En vertu de l’art 1147 du Code civil, dans sa rédaction applicable au présent litige, le débiteur est condamné, s’il y a lieu, au paiement de dommages et intérêts, soit à raison de l’inexécution de l’obligation, soit à raison du retard dans l’exécution, toutes les fois qu’il ne justifie pas que l’inexécution provient d’une cause étrangère qui ne peut lui être imputée, encore qu’il n’y ait aucune mauvaise foi de sa part .

Certes, l’établissement de crédit est toujours libre, sans avoir à justifier de sa décision qui est discrétionnaire, de proposer ou de consentir à un client un crédit, quelle qu’en soit sa forme, de s’abstenir ou de refuser de le faire ; que le seul fait pour le prêteur d’accorder ou de refuser un crédit ne peut en lui-même être constitutif d’une faute .

Toutefois, un accord de principe donné par une banque implique que les conditions définitives de l’octroi de son concours restent à définir, et oblige celle-ci à poursuivre, de bonne foi, les négociations en cours ; que le prêteur engage sa responsabilité, s’il manque à son obligation de loyauté dans le déroulement et la rupture des négociations qui sont préalables à la conclusion d’un contrat de prêt .

En l’espèce il est constant que la société civile immobilière Roque a fait face à d’importantes difficultés de trésorerie, à compter de l’année 2014, et qu’elle a engagé avec la Caisse de Crédit Mutuel Nancy Stanislas des négociations en vue de la régularisation d’un nouveau contrat de prêt (dit de prêt de restructuration) destiné à couvrir les échéances impayées des trois prêts initialement souscrits de 106 714,31 euros, 300. 000 euro et 580. 000 euros .

Une première offre de prêt a ainsi été émise par l’appelante, le 18 décembre 2014, portant sur un prêt d’un montant de 120. 000 euro, d’une durée de dix mois, moyennant un taux d’intérêt nominal fixe de 3,40% l’an ; que ce projet a cependant été abandonné, en raison de l’impossibilité de concrétiser une délégation d’assurance souscrite auprès de la société ABP Prévoyance, devant conditionner la conclusion dudit contrat de prêt .

Unen seconde offre a donc été établie par la caisse de Crédit Mutuel Nancy Stanislas, courant 2015, laquelle était destinée au rachat de la totalité des échéances impayées concernant les trois prêts, s’élevant à l’époque à 99. 200 euro, et à permettre le financement des six échéances à venir de ces derniers, ainsi que le paiement des frais et garanties liés à cette opération .

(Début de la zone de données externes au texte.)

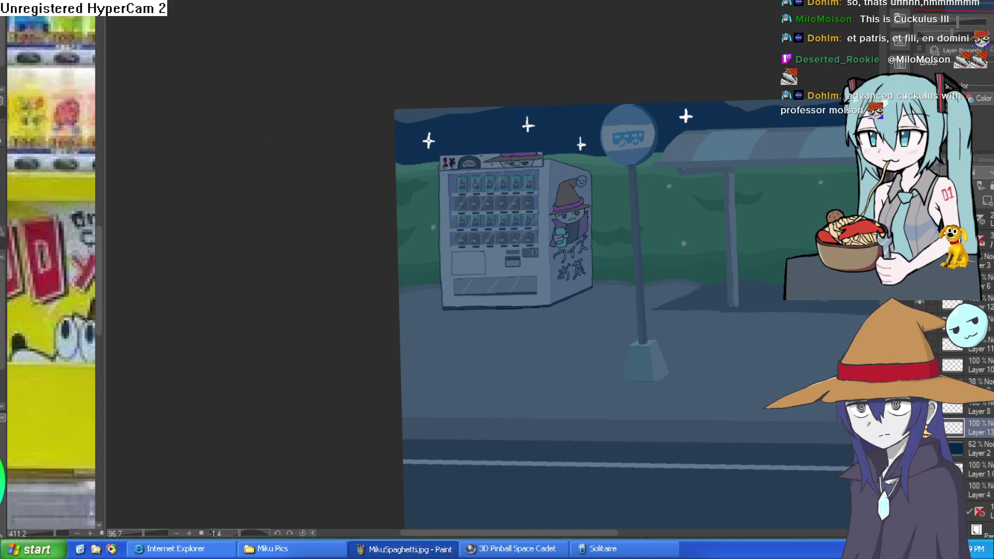
click(978, 449)
scroll(552, 187, up, 3)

Ce prêt accordé à la société civile immobilière Roque qui portait sur une somme de 140 .000 euro, remboursable sur une durée de six mois, devait être établi, à la demande du prêteur par acte notarié, dressé par maître Catherine , notaire ; qu’aux termes d’un courriel en date du 29 juin 2015, ce notaire a toutefois indiqué à l’appelante qu’elle ne pouvait régulariser le prêt envisagé, dans la mesure où le taux d’intérêt prévu au projet (3,40%) était supérieur au taux de l’usure applicable aux emprunteurs non commerçants (2,87%) .

Par courrier en date du 1er juillet 2015, la Caisse de Crédit Mutuel Nancy Stanislas a indiqué au notaire qu’elle ne donnerait pas suite à l’offre, qu’elle avait préalablement transmise, et a sollicité la restitution de la somme de 3 000 euros avancée par elle, en vue de la rédaction de l’acte notarié .

Par lettre recommandée avec accusé de réception en date du 7 juillet 2015, l’appelante a notifié à la société civile immobilière Roque la déchéance du terme des trois prêts et a mis en demeure cette dernière de lui verser la somme totale de 725. 573,70 euro. 

Si au final aucun contrat de prêt n’a été conclu entre la Caisse de Crédit Mutuel Nancy Stanislas et la société civile immobilière Roque, il est démontré que les négociations menées depuis 2014 avaient cependant abouti à un accord de principe sur l’octroi d’un prêt de restructuration qui était d’un montant équivalent aux arriérés des trois prêts .

Dans ses conclusions d’appel, la Caisse de Crédit Mutuel Nancy Stanislas reconnaît à cet effet que les parties s’étaient accordées sur le montant du crédit, son taux nominal, ainsi que sur ses modalités de remboursement ; que le second projet était en effet suffisamment abouti pour que l’appelante fasse un virement de 3 000 euros à l’étude notariale, et qu’elle établisse, le 3 juin 2015, une délégation de pouvoir au profit d’un clerc de notaire pour la représenter au jour de la signature de l’acte authentique .

Compte tenu de l’existence de cet accord de principe sur l’octroi d’un quatrième prêt à l’intimée, la Caisse de Crédit Mutuel Nancy Stanislas était tenue de poursuivre de bonne foi avec sa cliente la négociation du contrat ; or, entre le courriel daté du 29 juin 2015 du notaire et le prononcé de la déchéance du terme (7 juillet 2015), l’appelante (la caisse) ne justifie pas qu’elle se serait rapprochée de la société civile immobilière Roque, en vue de discuter d’un remaniement de son offre, afin notamment de tenir compte des remarques du notaire sur le taux d’intérêt envisagé, lequel était supérieur au taux d’usure .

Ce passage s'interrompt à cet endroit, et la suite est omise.